COSA SI CHIEDE =
(a) Nel testo su Lao, chi fondò la città?
(b) Prosegui il testo su Lao partendo da dove si ferma.

TESTO DA LEGGERE =
··········

LAO (Λᾶος, Laus)
Città sulla costa tirrenica presso la foce del fiume, che porta ancora lo stesso nome e che segnò dapprima il limite settentrionale dell'Italia più antica, poi il confine fra la Lucania e il Bruzio.
Fu fondata dai Sibariti (Strabo, vi, 253) probabilmente intorno alla metà del VI sec. a. C., quando la metropoli sul Mare Ionio all'apice della potenza estese al massimo il suo dominio; e quando questa fu distrutta nel 510 a. C., L. accolse parte dei profughi (Herod., vi, 21).
Non ebbe, tuttavia, lunga vita poiché nel I sec. Plinio (Nat. hist., iii, 72) ne menziona l'esistenza al passato remoto. Fu occupata dai Lucani alla fine del V secolo. Nel 389 a. C. gli alleati italioti tentarono di ricacciare i barbari dalla regione, ma subirono una sanguinosa disfatta sui monti del retroterra ed i superstiti, raggiunto il litorale, si lanciarono in mare, illudendosi di trovare salvezza sulle navi, che il tiranno Dionigi di Siracusa aveva mandato per appoggiare i Lucani (Diod., xiv, 101, 5). Strabone aggiunge che un oracolo aveva predetto la strage intorno al monumento commemorativo di Draconte. Ma non sappiamo dove sorgesse questo heròon di un compagno di Ulisse e nemmeno della città si è identificato con certezza il sito. Piuttosto che a Scalea, dove molti la collocano, è forse da cercarsi sull'attuale riva sinistra del fiume, che può aver trasferito più a N la sua foce. Resti di una cinta urbica sono stati messi in luce presso la stazione ferroviaria di Verbicaro-Orsomarso (Not. Scavi, 1932, p. 323 ss.), mentre da Scalea proviene una testa femminile arcaistica (Not. Scavi, 1936, p. 67 ss.) e in una grotta sulla punta Talao si sono trovati avanzi dell'industria paleolitica (Not. Scavi, 1897, p. 177).
In definitiva L., tutt'ora inesplorata, è nota, oltre che per la battaglia, per la monetazione, che le viene attribuita (v. anche laino). Gli stateri d'argento incusi con la leggenda ΛΑFΙ-ΝΟΣ divisa fra diritto e rovescio furono emessi dopo la caduta di Sibari: il toro androcefalo retrospiciente è un riflesso del tipo sibaritico, adattato a rappresentare il fiume Lao, ma la sua figura si differenzia dalle tante simili per la testa interamente umana con lunghi capelli acconciati in un molle krobỳlos e, specie in relazione con i caratteri provinciali, non può datarsi prima dell'inizio del V sec. a. C. La successiva coniazione d'argento a doppio rilievo, col toro androprosopo di gusto ancora arcaico sulle due facce e le leggende ΛΑΙ o ΛΑΙΝΟΣ, si prolunga dopo una interruzione con molte emissioni di bronzi almeno fino a tutto il IV sec.: alla leggenda ΛΑΙΝΩΝ se ne aggiungono diverse altre, credute sigle o nomi di magistrati, mentre alcuni tipi rivelano chiaramente l'influsso della Sicilia e di Siracusa in particolare.

··········

ESTRATTI DEL MATERIALE =
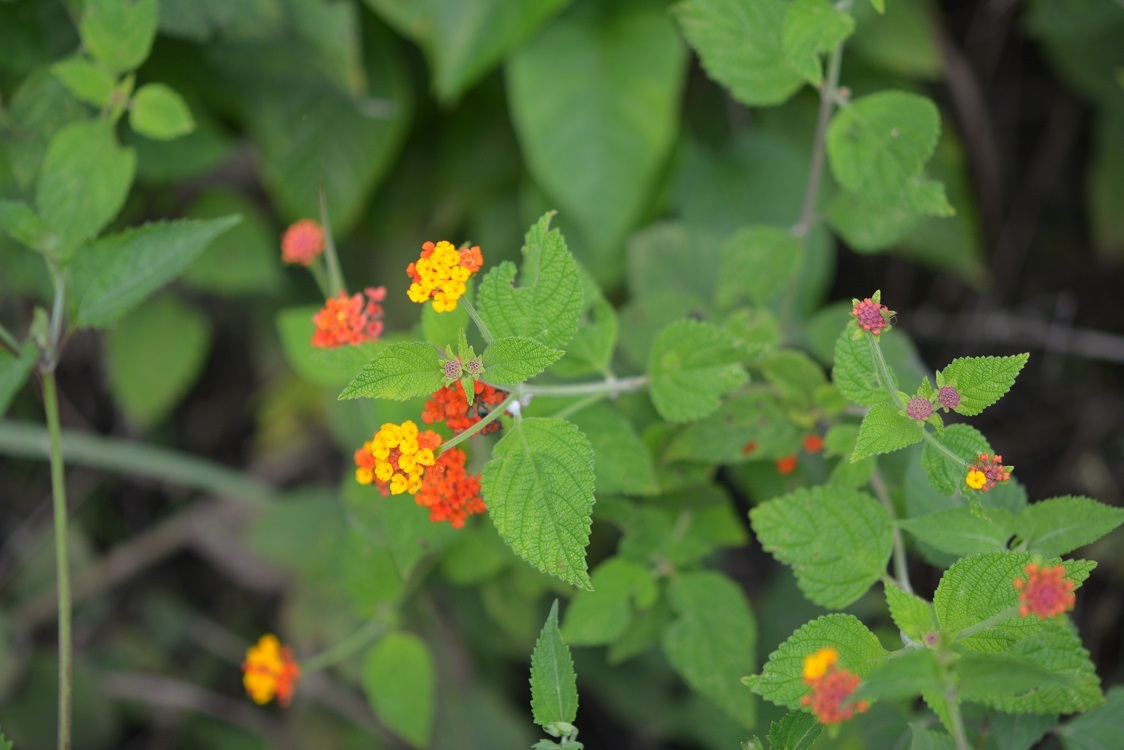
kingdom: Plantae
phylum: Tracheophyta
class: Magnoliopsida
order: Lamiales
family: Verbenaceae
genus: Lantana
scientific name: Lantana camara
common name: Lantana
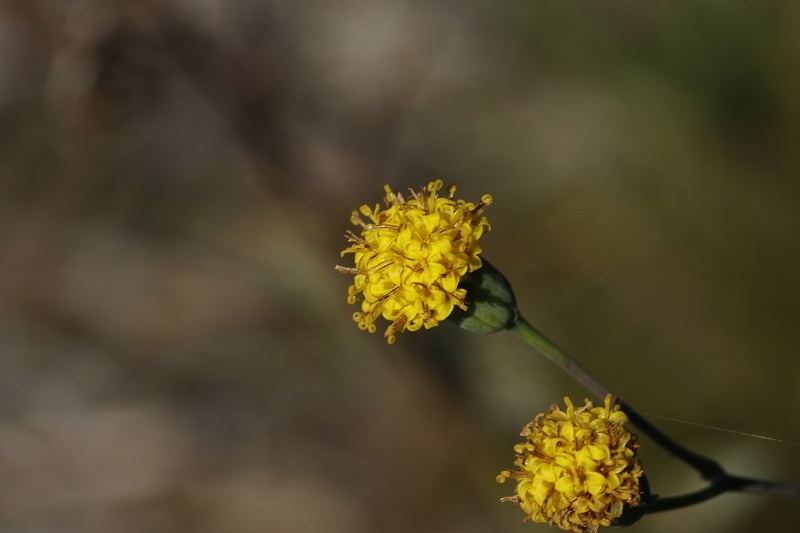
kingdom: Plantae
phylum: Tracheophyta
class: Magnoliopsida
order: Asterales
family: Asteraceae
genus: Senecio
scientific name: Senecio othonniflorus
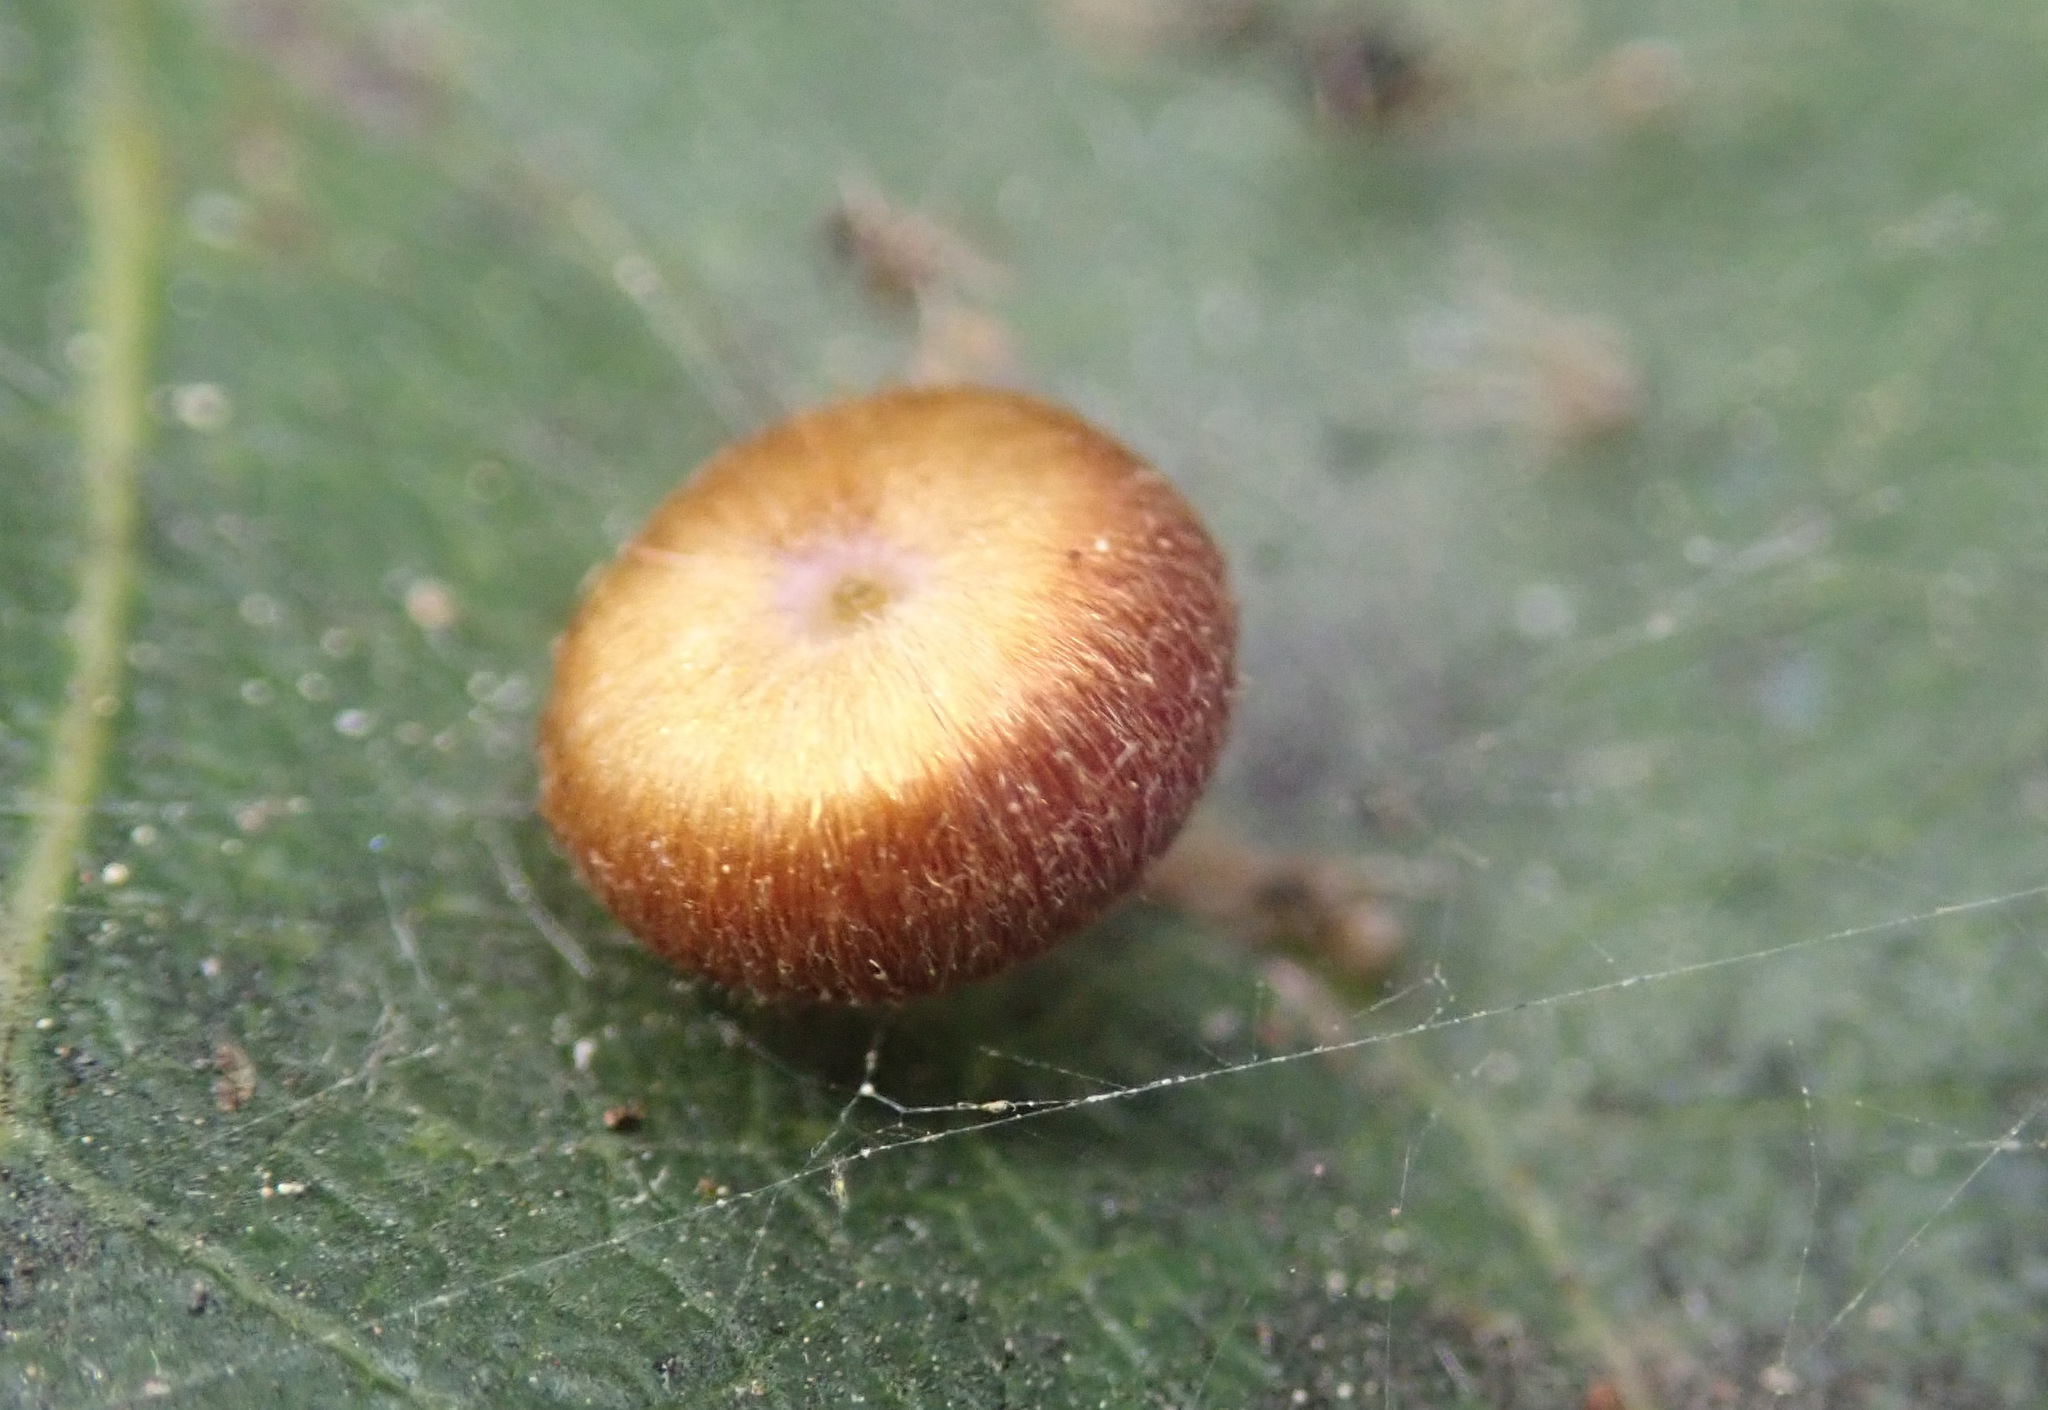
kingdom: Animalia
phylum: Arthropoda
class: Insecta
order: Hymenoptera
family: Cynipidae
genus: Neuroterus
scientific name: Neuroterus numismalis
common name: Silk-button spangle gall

··········

RISPOSTE ATTESE =
(a) La fondarono i Sibariti.

(b)
Bibl.: G. Gioia, Mem. Stor. e Docum. sopra Lao, Laino ecc., Napoli 1885; D. P. Marincola, Di Terina e di Lao, Catanzaro 1886; M. Lacava, Del sito di... Lao, Napoli 1891; O. Dito, Appunti di geogr. stor. Calabrese: Laos, in Riv. Cal. di storia e Geogr., I, 1893, pp. 175 ss. e 260 ss.; Philipp, in Pauly-Wissowa, XII, i, 1924, col. 1039, s. v. Laus; E. Ciaceri, Storia della Magna Grecia, I, 1928, p. 271; II, 1932, p. 413 ss.; J. Bérard, La Colonisation Grecque, Parigi 1941, pp. 160 e 334; T. J. Dunbabin, The Western Greeks, Oxford 1948, pp. 41, 78 s., 155, 204 ss., 365 s. Per le monete: J. Babelon, Traité des Monnaies, I, n. 2101 ss., tav. LXVIII, 1-3; B. V. Head, Historia numorum, Oxford 1911, p. 73 ss.; British Museum Catalogue, Italy, p. 235 ss.; J. Babelon, Bibliothèque Nationale, Cat. Coll. De Luynes, I, p. 91, nn. 443-448; Syll. Num. Gr., II, Lloyd Coll., nn. 287-290, tav. IX; III, Lockett Coll., nn. 362-364, tav. VI; IV, Fitzwilliam Mus., nn. 445-448, tav. VIII; Danish Nat. Mus., I, nn. 1145-1157, tav. 23; L. Breglia, in Annali Ist. It. Num., II, 1955, pp. 13, n. 9 e 21, tav. I, 7.